Jane Rhodes is the dean for the study of race and ethnicity and a professor of American studies at Macalester College. Her scholarship has focused on African American freedom struggles in the 19th and 20th centuries, the role of media and culture in social movements, and the politics of gender in African American communities. Her publications include Mary Ann Shadd Cary: The Black Press and Protest in the Nineteenth Century (Indiana University Press, 1998) and Framing the Black Panthers: The Spectacular Rise of a Black Power Icon (New Press, 2007).

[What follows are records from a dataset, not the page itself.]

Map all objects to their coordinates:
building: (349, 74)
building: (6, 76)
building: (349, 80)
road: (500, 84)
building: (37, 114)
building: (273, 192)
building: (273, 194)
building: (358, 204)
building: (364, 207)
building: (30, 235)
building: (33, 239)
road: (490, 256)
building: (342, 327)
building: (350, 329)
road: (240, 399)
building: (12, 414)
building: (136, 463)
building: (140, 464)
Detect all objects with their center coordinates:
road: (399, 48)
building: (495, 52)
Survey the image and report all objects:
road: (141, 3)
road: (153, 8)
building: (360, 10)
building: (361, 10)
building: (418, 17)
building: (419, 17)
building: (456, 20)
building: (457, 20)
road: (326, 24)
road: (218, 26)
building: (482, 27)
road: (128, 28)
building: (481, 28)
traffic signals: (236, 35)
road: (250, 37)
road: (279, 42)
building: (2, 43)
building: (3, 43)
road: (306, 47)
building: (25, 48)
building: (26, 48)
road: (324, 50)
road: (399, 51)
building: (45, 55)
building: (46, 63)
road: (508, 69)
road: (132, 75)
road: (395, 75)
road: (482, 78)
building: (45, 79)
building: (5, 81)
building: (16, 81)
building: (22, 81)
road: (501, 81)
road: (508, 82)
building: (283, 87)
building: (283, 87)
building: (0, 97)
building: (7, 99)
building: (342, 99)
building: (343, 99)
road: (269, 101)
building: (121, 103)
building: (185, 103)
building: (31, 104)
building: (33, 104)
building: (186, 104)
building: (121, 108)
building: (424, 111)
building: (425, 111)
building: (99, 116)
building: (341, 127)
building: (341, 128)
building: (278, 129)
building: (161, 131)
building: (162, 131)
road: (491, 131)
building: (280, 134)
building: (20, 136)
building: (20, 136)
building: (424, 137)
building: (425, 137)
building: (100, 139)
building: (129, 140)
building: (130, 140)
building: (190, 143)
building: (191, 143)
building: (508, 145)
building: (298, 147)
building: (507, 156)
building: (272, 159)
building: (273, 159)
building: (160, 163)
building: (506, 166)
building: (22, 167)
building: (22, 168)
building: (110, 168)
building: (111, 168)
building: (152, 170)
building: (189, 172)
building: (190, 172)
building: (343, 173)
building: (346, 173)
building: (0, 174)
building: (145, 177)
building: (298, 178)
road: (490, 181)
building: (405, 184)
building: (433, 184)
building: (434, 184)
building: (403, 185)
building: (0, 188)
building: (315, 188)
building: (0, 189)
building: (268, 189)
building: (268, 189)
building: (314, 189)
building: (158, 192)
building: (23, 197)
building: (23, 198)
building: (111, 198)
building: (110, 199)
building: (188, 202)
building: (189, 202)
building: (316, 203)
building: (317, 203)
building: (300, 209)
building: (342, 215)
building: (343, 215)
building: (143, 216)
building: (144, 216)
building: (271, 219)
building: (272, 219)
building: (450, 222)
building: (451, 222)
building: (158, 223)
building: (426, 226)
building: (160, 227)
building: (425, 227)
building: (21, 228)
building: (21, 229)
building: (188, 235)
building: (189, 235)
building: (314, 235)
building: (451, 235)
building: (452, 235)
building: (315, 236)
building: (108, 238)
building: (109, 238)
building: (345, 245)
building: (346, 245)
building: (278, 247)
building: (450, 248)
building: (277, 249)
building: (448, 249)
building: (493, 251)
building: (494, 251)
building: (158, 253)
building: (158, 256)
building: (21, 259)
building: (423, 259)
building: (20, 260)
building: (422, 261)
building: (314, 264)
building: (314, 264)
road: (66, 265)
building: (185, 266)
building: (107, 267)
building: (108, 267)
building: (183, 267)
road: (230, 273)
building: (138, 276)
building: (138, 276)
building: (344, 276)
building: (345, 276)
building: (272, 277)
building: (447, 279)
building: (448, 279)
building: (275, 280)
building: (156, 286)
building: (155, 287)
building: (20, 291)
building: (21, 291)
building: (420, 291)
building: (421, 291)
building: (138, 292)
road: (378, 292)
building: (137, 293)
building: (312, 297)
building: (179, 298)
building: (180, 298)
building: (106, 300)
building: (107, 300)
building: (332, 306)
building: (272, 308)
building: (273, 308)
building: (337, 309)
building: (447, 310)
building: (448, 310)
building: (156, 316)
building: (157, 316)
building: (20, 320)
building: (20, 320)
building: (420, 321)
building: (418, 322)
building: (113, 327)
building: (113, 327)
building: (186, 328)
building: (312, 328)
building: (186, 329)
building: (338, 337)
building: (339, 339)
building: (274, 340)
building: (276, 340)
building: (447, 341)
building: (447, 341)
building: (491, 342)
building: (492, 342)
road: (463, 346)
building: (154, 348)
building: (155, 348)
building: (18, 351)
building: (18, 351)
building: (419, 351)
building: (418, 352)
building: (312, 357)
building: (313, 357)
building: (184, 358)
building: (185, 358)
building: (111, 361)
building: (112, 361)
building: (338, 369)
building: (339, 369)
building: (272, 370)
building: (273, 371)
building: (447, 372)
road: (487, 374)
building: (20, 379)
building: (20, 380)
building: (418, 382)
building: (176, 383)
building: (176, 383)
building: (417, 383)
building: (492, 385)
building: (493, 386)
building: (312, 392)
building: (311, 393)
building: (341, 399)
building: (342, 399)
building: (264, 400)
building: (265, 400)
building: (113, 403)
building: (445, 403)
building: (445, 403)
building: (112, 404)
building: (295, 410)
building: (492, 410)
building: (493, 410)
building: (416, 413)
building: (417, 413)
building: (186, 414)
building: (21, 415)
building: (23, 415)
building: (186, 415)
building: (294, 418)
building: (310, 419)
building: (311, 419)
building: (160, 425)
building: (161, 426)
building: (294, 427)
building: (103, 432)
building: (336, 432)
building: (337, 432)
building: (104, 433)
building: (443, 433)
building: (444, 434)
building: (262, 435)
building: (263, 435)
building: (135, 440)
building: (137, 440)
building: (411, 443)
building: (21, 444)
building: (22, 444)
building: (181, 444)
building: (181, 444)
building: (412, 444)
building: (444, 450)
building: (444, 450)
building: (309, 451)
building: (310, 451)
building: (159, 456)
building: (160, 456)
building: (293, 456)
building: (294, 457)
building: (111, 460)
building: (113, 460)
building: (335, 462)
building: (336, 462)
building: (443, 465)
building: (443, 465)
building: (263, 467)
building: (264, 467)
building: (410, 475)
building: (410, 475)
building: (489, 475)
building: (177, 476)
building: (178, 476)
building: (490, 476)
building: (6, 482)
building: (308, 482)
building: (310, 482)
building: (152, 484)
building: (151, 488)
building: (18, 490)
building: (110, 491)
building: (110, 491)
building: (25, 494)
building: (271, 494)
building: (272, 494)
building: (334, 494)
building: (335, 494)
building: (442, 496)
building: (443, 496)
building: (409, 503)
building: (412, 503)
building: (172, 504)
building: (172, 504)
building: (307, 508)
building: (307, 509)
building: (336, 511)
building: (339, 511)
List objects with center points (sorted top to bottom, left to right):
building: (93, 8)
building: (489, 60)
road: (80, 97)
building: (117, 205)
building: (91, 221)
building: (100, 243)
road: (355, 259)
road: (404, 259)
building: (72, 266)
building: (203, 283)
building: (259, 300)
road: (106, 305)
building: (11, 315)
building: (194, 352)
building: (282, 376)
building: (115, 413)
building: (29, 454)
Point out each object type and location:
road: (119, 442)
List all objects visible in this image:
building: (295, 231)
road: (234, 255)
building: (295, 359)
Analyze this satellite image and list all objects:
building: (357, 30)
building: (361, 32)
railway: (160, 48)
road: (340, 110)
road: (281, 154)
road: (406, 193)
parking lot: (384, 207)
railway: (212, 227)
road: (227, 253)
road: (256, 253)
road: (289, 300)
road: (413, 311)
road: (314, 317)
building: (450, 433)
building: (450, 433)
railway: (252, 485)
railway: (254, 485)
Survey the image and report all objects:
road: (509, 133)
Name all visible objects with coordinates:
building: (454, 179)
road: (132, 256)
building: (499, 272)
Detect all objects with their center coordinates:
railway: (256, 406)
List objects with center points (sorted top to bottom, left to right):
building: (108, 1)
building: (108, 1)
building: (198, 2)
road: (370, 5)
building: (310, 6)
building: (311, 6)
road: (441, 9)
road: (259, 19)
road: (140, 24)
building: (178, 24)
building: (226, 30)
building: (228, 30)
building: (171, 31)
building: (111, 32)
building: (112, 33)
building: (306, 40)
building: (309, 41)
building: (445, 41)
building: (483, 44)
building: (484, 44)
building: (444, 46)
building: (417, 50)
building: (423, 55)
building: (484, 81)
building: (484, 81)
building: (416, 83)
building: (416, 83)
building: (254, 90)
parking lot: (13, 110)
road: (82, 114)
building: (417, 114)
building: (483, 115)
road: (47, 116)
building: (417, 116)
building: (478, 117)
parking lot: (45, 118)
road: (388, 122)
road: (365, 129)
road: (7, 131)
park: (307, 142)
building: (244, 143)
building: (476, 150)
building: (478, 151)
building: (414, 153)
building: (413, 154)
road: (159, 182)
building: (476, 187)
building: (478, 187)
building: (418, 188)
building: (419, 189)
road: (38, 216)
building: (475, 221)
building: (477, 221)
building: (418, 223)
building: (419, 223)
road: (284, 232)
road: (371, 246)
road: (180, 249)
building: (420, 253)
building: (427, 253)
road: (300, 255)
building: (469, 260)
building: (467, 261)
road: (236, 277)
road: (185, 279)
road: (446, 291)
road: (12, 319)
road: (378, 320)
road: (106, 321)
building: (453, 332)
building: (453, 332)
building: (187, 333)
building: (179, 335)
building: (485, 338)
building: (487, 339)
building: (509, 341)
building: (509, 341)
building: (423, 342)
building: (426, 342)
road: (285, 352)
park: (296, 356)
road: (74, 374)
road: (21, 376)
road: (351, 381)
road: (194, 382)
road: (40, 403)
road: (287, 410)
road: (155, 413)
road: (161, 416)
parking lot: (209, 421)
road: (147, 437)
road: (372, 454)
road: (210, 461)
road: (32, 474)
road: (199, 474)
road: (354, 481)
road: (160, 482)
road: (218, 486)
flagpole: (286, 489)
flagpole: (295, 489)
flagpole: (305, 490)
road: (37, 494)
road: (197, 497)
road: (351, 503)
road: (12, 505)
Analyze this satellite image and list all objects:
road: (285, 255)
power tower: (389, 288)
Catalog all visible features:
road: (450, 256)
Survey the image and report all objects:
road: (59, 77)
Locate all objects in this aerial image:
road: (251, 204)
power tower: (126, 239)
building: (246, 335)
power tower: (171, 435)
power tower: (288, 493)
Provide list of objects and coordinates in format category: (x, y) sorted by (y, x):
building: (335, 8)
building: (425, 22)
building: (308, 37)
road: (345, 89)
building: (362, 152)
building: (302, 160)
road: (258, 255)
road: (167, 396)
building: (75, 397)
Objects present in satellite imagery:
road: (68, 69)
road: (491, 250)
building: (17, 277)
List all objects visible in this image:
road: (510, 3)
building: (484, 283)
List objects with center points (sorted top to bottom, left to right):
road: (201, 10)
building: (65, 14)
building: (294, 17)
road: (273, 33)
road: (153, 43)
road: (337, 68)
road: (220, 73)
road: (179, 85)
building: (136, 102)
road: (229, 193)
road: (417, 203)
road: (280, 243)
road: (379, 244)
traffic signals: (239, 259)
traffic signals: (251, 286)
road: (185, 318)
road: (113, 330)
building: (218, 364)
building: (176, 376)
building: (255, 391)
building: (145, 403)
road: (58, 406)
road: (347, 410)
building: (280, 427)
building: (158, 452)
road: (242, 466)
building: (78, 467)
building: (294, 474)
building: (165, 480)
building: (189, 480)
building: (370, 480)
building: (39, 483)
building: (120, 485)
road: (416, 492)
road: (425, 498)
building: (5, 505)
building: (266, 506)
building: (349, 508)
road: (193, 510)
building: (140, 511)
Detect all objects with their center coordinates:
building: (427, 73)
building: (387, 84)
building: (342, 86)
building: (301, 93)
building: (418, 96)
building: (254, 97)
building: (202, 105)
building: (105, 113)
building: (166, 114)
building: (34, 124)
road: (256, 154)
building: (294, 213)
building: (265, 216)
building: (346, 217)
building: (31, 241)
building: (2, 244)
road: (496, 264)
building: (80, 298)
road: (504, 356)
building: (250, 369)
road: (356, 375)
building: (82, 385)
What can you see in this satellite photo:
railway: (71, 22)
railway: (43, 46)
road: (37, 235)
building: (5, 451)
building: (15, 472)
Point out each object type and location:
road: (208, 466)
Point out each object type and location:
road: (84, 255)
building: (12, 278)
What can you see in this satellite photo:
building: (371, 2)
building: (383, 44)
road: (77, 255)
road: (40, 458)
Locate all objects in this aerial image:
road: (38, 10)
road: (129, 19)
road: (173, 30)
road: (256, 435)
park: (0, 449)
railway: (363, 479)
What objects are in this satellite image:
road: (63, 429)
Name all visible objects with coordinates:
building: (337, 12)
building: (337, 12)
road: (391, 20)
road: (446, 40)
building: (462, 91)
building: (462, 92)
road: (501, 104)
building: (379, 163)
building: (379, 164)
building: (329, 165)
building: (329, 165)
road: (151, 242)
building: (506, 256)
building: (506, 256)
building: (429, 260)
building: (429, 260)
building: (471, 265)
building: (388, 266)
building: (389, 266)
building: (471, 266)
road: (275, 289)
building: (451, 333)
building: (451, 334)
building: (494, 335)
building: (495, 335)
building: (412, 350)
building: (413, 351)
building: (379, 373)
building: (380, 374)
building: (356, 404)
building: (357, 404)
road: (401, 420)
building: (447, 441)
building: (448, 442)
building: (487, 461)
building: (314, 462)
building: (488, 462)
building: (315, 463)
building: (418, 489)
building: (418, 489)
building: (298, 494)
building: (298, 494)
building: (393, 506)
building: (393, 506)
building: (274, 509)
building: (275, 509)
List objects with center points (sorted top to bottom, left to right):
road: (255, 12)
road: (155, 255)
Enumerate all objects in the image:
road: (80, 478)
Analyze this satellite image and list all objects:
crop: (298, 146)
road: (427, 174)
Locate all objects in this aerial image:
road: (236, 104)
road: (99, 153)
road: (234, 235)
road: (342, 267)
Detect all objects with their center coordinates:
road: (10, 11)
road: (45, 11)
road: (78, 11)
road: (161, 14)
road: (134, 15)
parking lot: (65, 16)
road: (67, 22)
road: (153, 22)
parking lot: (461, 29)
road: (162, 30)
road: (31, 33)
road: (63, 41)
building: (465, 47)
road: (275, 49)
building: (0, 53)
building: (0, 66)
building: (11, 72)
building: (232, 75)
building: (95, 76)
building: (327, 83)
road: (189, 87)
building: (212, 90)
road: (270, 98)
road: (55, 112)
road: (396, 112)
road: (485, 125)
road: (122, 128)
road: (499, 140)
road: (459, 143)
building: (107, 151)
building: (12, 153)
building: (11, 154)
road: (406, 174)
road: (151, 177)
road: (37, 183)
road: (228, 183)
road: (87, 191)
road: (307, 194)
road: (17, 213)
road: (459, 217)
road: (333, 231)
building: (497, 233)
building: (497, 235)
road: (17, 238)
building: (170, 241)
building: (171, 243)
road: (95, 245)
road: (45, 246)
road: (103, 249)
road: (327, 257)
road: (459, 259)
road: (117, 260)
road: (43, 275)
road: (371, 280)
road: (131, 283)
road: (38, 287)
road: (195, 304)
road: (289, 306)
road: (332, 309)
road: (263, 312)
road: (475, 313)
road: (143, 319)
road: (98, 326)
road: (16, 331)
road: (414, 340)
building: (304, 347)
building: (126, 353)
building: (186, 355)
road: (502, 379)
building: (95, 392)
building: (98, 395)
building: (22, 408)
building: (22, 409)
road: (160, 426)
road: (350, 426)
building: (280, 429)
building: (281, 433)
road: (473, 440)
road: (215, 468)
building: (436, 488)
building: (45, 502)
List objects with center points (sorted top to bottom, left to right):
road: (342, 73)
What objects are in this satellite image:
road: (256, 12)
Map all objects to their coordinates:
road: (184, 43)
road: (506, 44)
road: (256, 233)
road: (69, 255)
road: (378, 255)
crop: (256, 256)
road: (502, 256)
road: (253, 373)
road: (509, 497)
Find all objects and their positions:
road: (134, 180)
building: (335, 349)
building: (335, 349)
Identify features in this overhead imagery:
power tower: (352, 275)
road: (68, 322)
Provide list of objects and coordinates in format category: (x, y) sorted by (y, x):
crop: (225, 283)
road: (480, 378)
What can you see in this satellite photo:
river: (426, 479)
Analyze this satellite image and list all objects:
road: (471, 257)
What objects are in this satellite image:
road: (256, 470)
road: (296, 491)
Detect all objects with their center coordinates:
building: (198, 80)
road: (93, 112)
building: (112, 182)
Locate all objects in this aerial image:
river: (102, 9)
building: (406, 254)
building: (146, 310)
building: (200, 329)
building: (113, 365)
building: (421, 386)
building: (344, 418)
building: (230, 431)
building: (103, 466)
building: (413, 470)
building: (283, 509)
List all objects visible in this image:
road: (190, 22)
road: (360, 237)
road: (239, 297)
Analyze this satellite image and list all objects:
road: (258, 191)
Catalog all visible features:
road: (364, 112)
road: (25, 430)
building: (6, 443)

At Radcliffe, Rhodes will work on a biography of Marie Battle Singer, a black American expatriate who left the United States in the aftermath of World War II to study psychoanalysis with Anna Freud. Singer settled in London, where she married a Scottish poet, earned a doctorate, and became a renowned psychoanalyst and Cambridge don. This project will examine Singer’s migration and her process of reinvention. Rhodes will investigate Singer’s participation in the largely female community of psychoanalysts at the Hampstead Clinic and how she used Freudian analysis to make sense of raced and gendered trauma. Singer’s story is situated within the context of civil rights upheavals in the United States and Britain.

Rhodes earned a doctorate at the University of North Carolina at Chapel Hill and has been the recipient of a Chancellor’s Postdoctoral Fellowship from the University of California, Berkeley, a Ford Foundation Postdoctoral Fellowship, and a research residency at the University of London.